• AIM OF THE TASK: Wherever the string "temperature" occurs in a line of these records, report that line.

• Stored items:

• • • • •

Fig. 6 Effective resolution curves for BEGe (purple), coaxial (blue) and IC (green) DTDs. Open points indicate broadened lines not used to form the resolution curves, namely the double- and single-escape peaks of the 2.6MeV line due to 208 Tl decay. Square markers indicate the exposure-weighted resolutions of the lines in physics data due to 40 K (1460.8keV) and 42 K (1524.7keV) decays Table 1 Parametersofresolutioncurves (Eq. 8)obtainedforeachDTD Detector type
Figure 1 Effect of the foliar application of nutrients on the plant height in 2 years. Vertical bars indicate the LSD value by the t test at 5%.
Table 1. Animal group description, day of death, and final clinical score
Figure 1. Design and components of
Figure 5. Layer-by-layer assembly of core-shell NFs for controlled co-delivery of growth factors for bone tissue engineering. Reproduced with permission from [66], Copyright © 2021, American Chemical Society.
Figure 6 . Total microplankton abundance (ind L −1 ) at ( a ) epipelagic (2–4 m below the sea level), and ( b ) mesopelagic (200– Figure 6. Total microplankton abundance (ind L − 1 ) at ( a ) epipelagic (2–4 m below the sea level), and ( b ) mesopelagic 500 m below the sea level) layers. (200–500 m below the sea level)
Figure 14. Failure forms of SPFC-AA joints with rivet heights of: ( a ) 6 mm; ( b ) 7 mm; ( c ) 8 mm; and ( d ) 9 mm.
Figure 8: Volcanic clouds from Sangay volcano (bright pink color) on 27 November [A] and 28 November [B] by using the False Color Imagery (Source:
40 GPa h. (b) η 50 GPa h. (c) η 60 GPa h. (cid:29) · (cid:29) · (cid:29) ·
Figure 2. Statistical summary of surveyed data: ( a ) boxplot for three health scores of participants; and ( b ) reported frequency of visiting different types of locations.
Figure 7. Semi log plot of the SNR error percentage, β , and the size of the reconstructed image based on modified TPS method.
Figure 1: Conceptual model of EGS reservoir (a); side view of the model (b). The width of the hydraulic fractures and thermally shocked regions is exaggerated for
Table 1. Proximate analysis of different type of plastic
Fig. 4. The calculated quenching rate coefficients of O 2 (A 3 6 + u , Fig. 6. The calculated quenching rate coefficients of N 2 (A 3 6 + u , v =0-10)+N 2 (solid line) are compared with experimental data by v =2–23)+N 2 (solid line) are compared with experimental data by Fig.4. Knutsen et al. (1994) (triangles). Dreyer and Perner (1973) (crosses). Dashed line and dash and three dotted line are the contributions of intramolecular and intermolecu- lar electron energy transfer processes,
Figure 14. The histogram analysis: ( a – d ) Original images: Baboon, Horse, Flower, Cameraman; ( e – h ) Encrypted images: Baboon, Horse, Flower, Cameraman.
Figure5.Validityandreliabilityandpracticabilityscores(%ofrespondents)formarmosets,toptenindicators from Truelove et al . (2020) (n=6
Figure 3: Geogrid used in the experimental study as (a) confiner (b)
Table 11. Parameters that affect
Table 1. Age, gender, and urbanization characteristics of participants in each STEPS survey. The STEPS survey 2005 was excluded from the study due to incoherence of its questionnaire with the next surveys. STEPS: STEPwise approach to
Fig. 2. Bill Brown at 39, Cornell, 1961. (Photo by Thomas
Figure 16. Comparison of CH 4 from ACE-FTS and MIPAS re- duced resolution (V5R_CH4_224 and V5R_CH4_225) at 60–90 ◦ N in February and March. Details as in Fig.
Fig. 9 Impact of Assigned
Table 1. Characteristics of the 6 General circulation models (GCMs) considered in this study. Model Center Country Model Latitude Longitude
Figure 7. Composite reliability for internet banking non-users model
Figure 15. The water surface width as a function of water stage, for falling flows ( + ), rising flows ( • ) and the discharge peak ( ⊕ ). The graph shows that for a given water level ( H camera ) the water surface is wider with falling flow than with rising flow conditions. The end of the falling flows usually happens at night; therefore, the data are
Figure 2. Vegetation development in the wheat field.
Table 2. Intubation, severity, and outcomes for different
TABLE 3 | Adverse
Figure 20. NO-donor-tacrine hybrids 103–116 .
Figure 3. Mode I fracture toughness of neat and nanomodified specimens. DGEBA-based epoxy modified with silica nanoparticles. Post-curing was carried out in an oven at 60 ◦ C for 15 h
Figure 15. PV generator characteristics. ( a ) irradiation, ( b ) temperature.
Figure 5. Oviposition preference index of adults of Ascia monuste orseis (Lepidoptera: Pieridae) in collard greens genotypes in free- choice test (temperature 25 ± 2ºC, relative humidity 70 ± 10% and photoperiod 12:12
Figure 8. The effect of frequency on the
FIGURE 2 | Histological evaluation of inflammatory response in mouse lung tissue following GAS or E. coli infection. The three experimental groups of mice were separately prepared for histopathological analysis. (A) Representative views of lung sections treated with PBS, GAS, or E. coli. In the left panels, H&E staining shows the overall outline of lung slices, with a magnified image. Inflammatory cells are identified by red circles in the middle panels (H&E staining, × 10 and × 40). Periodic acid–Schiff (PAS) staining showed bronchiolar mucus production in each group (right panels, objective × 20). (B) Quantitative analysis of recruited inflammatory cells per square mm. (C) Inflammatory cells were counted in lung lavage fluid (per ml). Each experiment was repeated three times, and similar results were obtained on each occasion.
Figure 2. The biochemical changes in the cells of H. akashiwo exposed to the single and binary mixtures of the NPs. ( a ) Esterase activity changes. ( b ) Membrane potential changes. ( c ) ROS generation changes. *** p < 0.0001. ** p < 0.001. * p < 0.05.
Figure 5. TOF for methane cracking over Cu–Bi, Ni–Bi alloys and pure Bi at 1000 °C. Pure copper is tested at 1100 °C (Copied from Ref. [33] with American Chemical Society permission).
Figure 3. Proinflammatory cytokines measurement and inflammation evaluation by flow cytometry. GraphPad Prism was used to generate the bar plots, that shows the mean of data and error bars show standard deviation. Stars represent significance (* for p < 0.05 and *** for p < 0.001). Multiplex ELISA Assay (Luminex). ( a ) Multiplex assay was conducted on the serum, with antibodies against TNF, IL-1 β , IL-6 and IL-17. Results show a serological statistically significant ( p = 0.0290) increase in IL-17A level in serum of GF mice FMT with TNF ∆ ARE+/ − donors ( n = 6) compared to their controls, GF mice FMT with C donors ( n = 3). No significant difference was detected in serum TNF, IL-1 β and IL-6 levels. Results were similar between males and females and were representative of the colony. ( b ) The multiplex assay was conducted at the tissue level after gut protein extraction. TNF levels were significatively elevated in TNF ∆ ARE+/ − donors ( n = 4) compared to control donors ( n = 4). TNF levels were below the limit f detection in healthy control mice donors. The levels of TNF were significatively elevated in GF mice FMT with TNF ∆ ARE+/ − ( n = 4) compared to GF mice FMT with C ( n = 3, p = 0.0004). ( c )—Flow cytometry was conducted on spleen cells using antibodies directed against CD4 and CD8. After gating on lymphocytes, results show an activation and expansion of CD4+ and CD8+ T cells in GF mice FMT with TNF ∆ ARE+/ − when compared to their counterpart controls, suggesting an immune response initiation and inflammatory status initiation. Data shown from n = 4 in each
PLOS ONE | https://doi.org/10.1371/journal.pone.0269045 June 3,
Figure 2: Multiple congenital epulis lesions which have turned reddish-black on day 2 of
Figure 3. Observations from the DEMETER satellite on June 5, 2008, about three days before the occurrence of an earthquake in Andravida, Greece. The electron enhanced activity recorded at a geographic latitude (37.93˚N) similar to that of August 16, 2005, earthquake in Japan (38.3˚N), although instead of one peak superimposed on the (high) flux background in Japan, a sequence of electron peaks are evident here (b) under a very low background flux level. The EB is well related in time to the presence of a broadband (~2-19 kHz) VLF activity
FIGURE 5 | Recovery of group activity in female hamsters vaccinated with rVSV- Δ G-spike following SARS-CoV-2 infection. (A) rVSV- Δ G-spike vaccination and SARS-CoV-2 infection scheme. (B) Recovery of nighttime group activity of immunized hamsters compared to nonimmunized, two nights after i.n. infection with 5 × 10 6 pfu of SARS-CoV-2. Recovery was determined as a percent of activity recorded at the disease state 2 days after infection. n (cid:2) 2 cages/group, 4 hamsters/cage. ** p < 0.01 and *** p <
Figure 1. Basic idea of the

• • • • •

• TASK ANSWER:
Figure 15. PV generator characteristics. ( a ) irradiation, ( b ) temperature.
Figure 5. Oviposition preference index of adults of Ascia monuste orseis (Lepidoptera: Pieridae) in collard greens genotypes in free- choice test (temperature 25 ± 2ºC, relative humidity 70 ± 10% and photoperiod 12:12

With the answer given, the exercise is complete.